Выслушал его Вильгельм Карлович, ничего не сказал, только велел жене накормить убогого, из вещей чего подарить. Когда старик уходить стал, то и спросил:

– А вы, барин, по какой причине в Сибирь попали? За какие грехи?

– Тяжкий мой грех – против царя смертоубийство замыслил…

– Спаси, Господи! – Нищий вздрогнул весь от слов таких, перекрестился. – Вот ведь до чего книги довести человека могут… Такое умыслить, такое… – Ушел и не приходил более.

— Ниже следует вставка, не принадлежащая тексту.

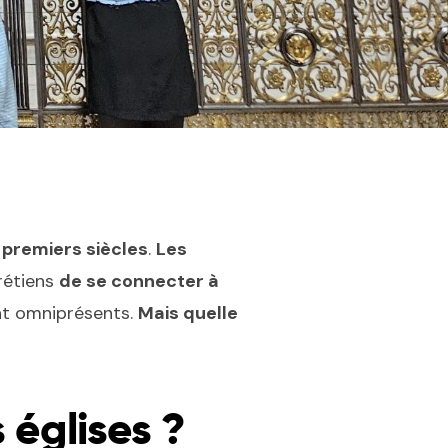
 premiers siècles
.
Les
rétiens
de se connecter à
ont omniprésents.
Mais quelle
 églises ?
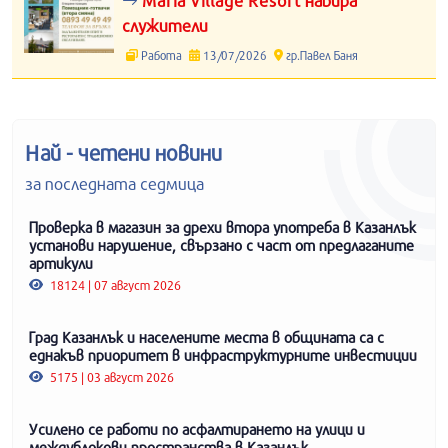
Maria Village Resort набира
служители
Работа
13/07/2026
гр.Павел Баня
Най - четени новини
за последната седмица
Проверка в магазин за дрехи втора употреба в Казанлък
установи нарушение, свързано с част от предлаганите
артикули
18124 | 07 август 2026
Град Казанлък и населените места в общината са с
еднакъв приоритет в инфраструктурните инвестиции
5175 | 03 август 2026
Усилено се работи по асфалтирането на улици и
междублокови пространства в Казанлък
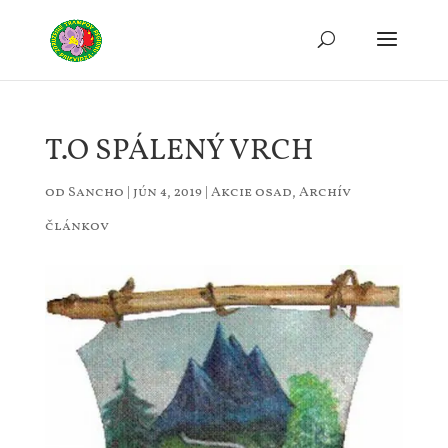
T.O SPÁLENÝ VRCH
od
Sancho
|
jún 4, 2019
|
Akcie osad
,
Archív
článkov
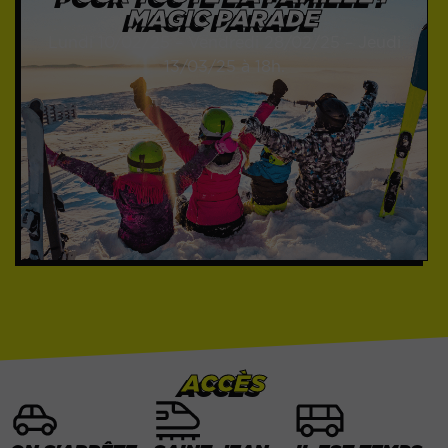
MAGIC PARADE
Lundi 10/02/25 – Vendredi 28/02/25 – Jeudi
13/03/25 à 18h.
ACCÈS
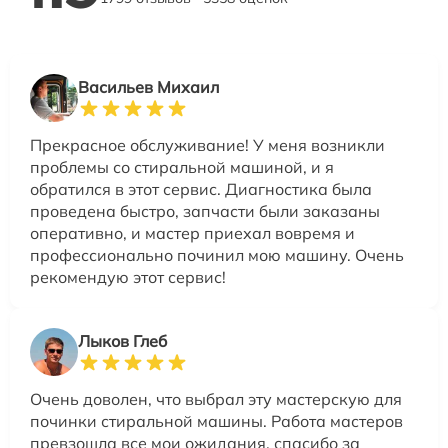
Васильев Михаил
Прекрасное обслуживание! У меня возникли
проблемы со стиральной машиной, и я
обратился в этот сервис. Диагностика была
проведена быстро, запчасти были заказаны
оперативно, и мастер приехал вовремя и
профессионально починил мою машину. Очень
рекомендую этот сервис!
Лыков Глеб
Очень доволен, что выбрал эту мастерскую для
починки стиральной машины. Работа мастеров
превзошла все мои ожидания, спасибо за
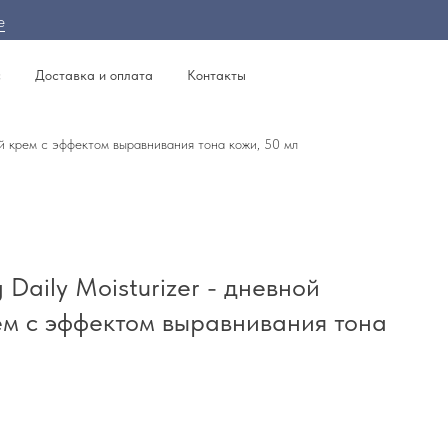
е
с
Доставка и оплата
Контакты
щий крем с эффектом выравнивания тона кожи, 50 мл
g Daily Moisturizer - дневной
м с эффектом выравнивания тона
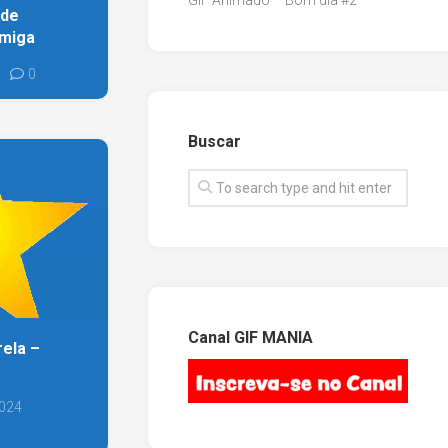
GIF Animado – Bom dia #2
 de
amiga
0
Buscar
Canal GIF MANIA
rela –
2024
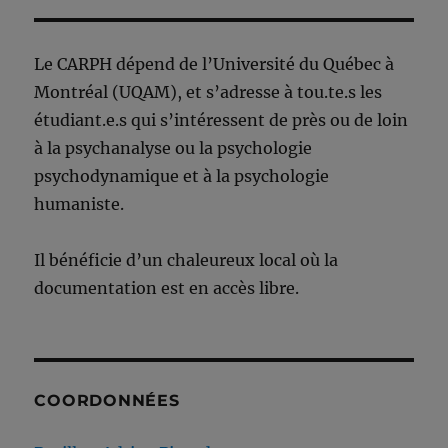
Le CARPH dépend de l’Université du Québec à
Montréal (UQAM), et s’adresse à tou.te.s les
étudiant.e.s qui s’intéressent de près ou de loin
à la psychanalyse ou la psychologie
psychodynamique et à la psychologie
humaniste.
Il bénéficie d’un chaleureux local où la
documentation est en accès libre.
COORDONNÉES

А Вильгельму Карловичу после той встречи вдруг занеможилось, захворал, да и помер вскоре. Похоронили его на местном кладбище, а на могилке часто видели старика с сумой нищенской и с бородой, как у Луки-апостола.

О царевом племяннике, девице Агриппине и купцах Корнильевых

В иные времена стародавние в Тобольске-городе разный народ живал, со всей земли сюда приезжал. Тут тебе и шляхтич польский по улочке прохаживается в кафтане дорогом, бархатном, и китаец узкоглазый с мешком на плечах куда-то бежит-спешит, по-своему чего-то бормочет, и хан бухарский на белом коне едет, дорогим кушаком подпоясанный, и царевич грузинский с кинжалом на поясе, в папахе бараньей в пролетке красуется, сам собою любуется, и барон немецкий в очках-коромыслах у оконца сидит, на мир честной глядит. Всяких людей народ тобольский видел-перевидел, и все-то они для тоболяков-сибиряков равны-одинаковы – что барин с ручкой топкой, белой, что мужик-бродяга в онуче серой. Мало кто сюда по доброй воле ехал-спешил, чаще их царский пристав в железах привозил.

И надо же такому случиться, что однажды в Тобольск сам родной племянник матушки-царицы Елизаветы, известной всему свету, подполковник гвардейский Наум Чеглоков на долгие годы в ссылку угодил.